As yet that awe-inspiring monster showed no fear of the new arrivals. Instead, the twin cyclones of its great legs kicked faster, and the monster waded heavily into the first rank of the adamites, uttering another bellow with enough force to break three or four shelves of rock loose from the overhanging wall of cliff.
“It will crush them there; they can retreat no farther!” gloated Ankhar the half-giant as he and Hoarst hurried around the shoulder of the valley wall. The army commander gazed almost rapturously at the gigantic being as it closed on the trapped Solamnic army. The sheer wall with its lofty overhang formed the perfect trap. The milling humans, trapped against the steep, precipitous barrier, had lost all formation, showed none of the cohesion and discipline he had come to expect from the knights.
“The whole army will die here!” he crowed.
The half-giant and the Thorn Knight had hastened after the monster as it pursued the fleeing Solamnics, the pair moving far ahead of most of the army. Most of Ankhar’s troops were behind them, still reeling from the chaos of the battle, though several hundred of his goblin warg-riders had formed up and escorted the pair in their pursuit. Ankhar had insisted upon rushing ahead of the bulk of his troops, leaving even Laka, so he could see all that was going to transpire and revel in his ultimate triumph.
“Hurry up!” he exhorted the wizard. “We will be witness to a great victory!”

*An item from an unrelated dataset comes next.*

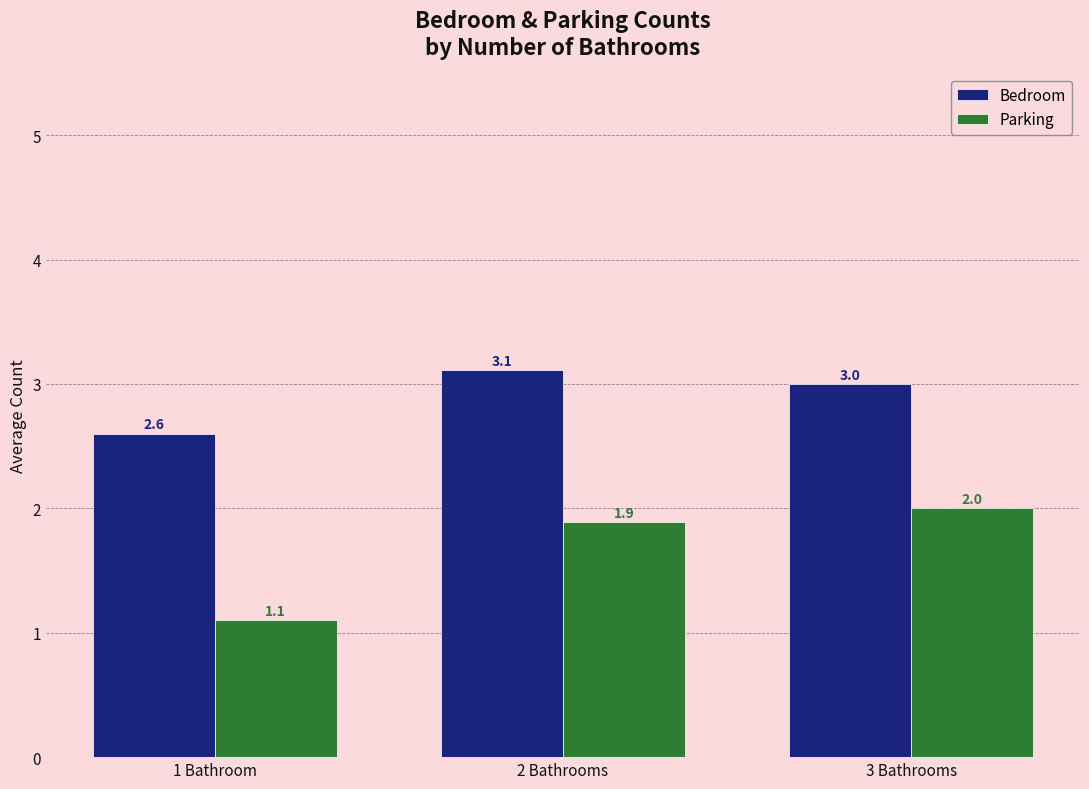

Which series has the widest spread of values?

Parking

Only then did Ankhar notice that Hoarst, his face oddly impassive, wasn’t looking at the monster. His staring eyes were directed elsewhere.
“What are those things?” asked the Thorn Knight, his voice unusually urgent and concerned.

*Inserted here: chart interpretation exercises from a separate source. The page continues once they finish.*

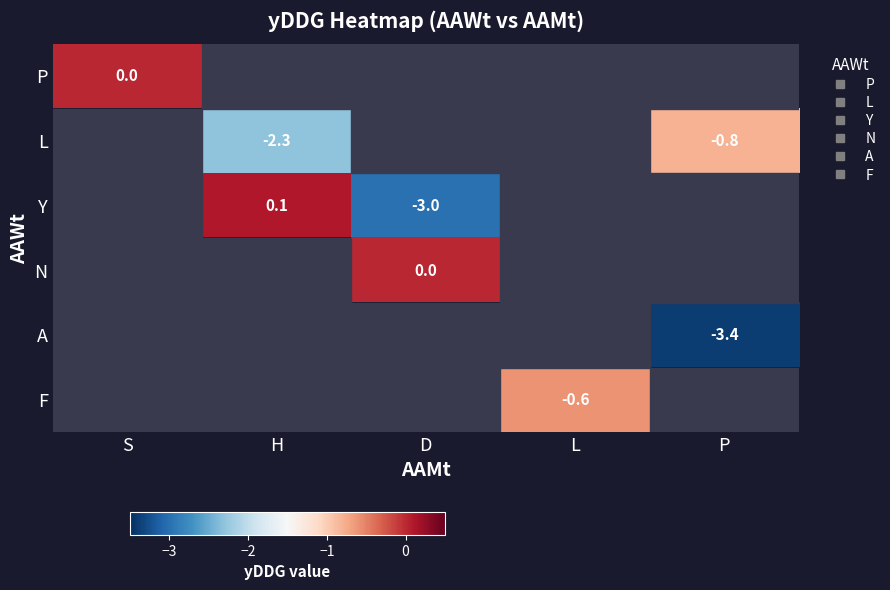

What is the minimum value shown in the chart?

-3.4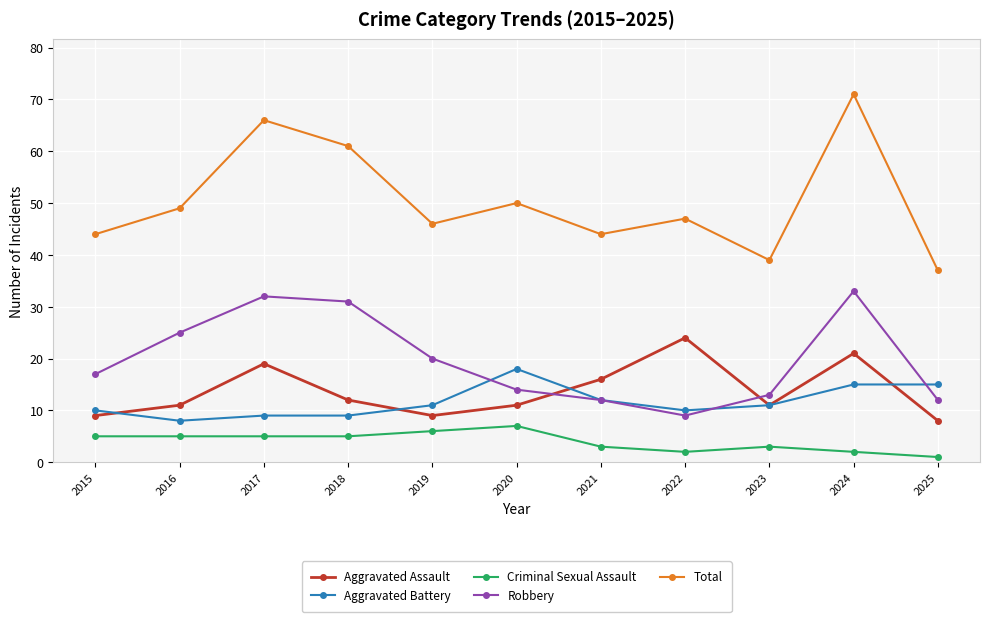

At which category is the sum across all series the highest?

2024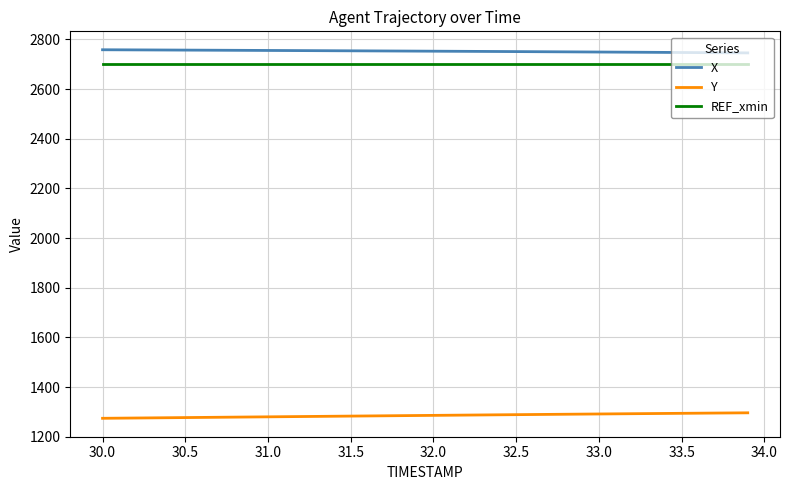

Rank the series by their maximum value, from lowest to highest.

Y, REF_xmin, X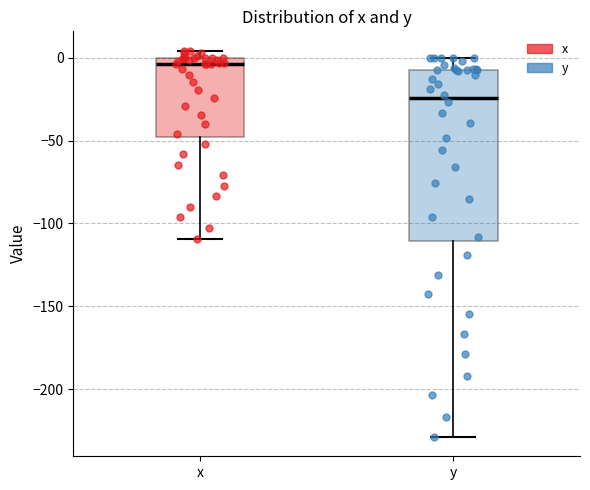

Where does the lower whisker of the box for x end on the y-axis? The values are not printed on the chart, so give them approximately, as read against the axis.

-110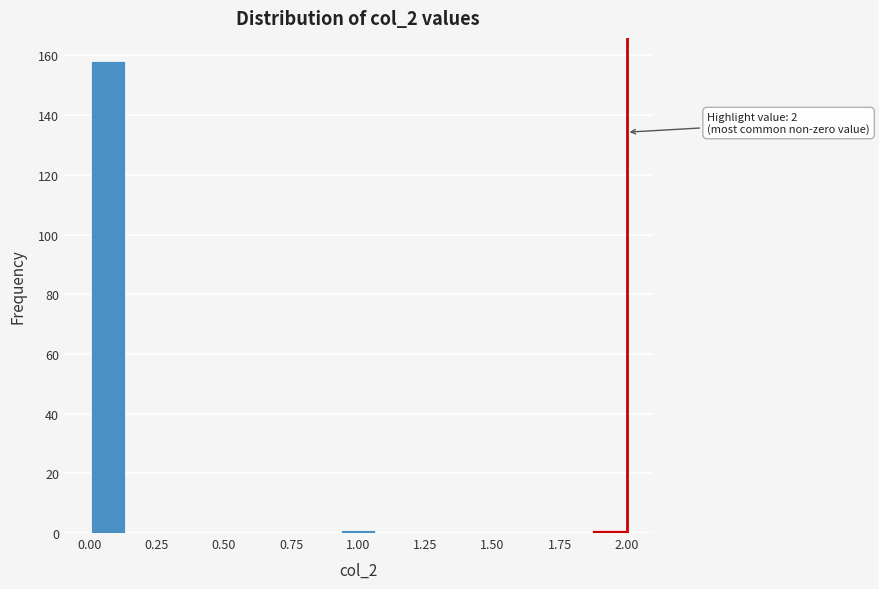

Read against the x-axis, roughly where is the centre of the tallest bar?

0.05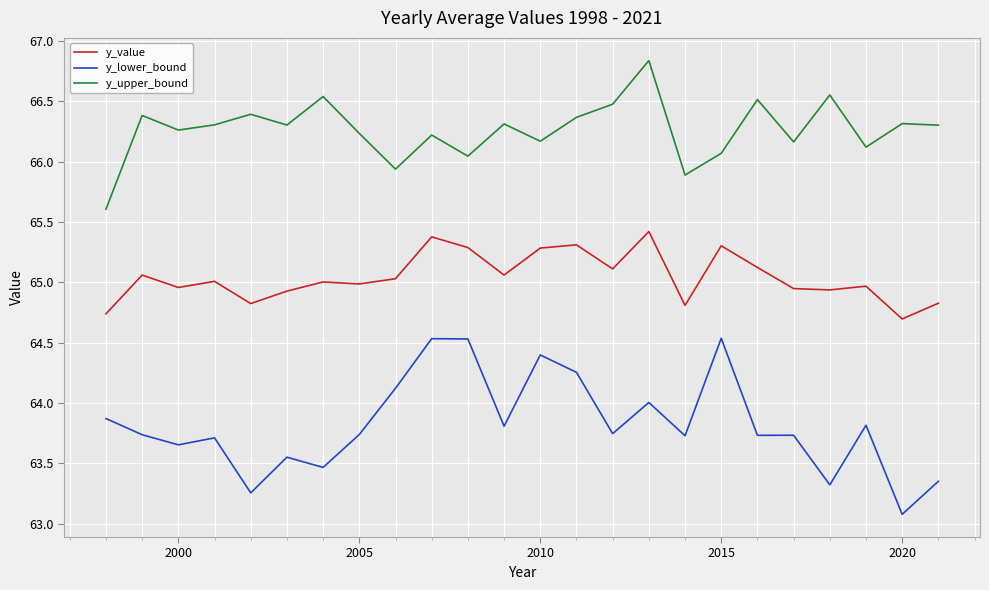

True or false: y_lower_bound and y_upper_bound intersect in this chart.

False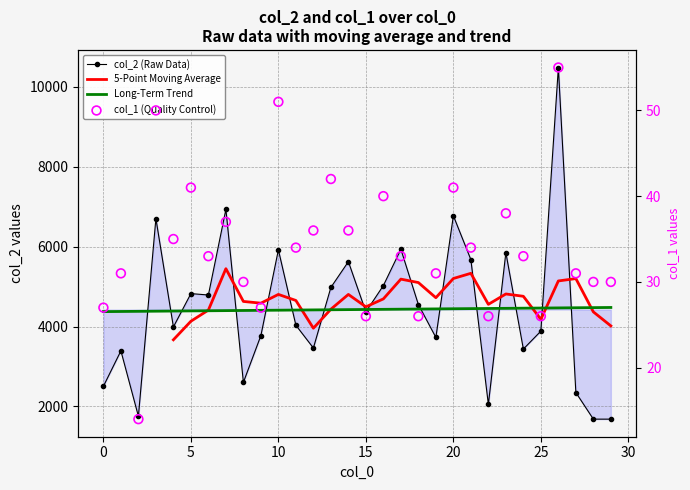

At which category is the sum across all series the highest?

26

“What things? What are you talking about?”
Hoarst seemed agitated, and this irritated Ankhar. Why could he not just relish this great moment, this historic success? But the human, ignoring his commander’s fro
wn of displeasure, turned and rushed to climb some rocks that had tumbled to the foot of the nearby valley wall.
“Get up here; we can see better from a higher vantage,” urged the Thorn Knight in a peremptory tone.
Ankhar scowled but followed the irritating man up the loose shelf of rocks. He stumbled and scuffed his hands trying to find solid purchase, and he wrenched his knee when one of the rocks yielded to his weight to tumble loosely down to the ground. Cursing, the half-giant hoisted himself to the ledge where Hoarst stood then turned around to look.
He could clearly see the mass of enemy troops, fractured lines and broken companies huddled against the cliff that barred their progress up the valley. Some of the riders had dismounted and were holding their panic-stricken horses by the reins. It was clear they could find no escape, no route out of the valley save the one they had taken in retreat, and that path was now held by the massive presence of the king of the elementals.
But there was another source of movement down in the valley, something Ankhar had to squint to see. It was like the rocky floor of the valley was slinking forward like a living carpet, a flood of ghostly gray stone spreading out to confront the king of the elementals, to block its path toward its human quarry. Squinting, the half-giant made out an array of spear tips-many hundreds of them-and, with a start, realized these new stone-colored arrivals bore the shapes of men.
“What are they?” he demanded, annoyed by the postponement of slaughter, though still not overly worried about the outcome of the fight.
“I don’t know,” the Thorn Knight replied curtly.
“Strange warriors… and look, they attack the king,” the half giant grunted, amused. This would be good entertainment. He would watch these mysterious newcomers die.
“Whatever they are, they don’t lack for courage,” the man noted.
“Let them die bravely instead of cravenly, then,” snorted Ankhar. But his bravado had an element of bluster to it. After all, what were those things?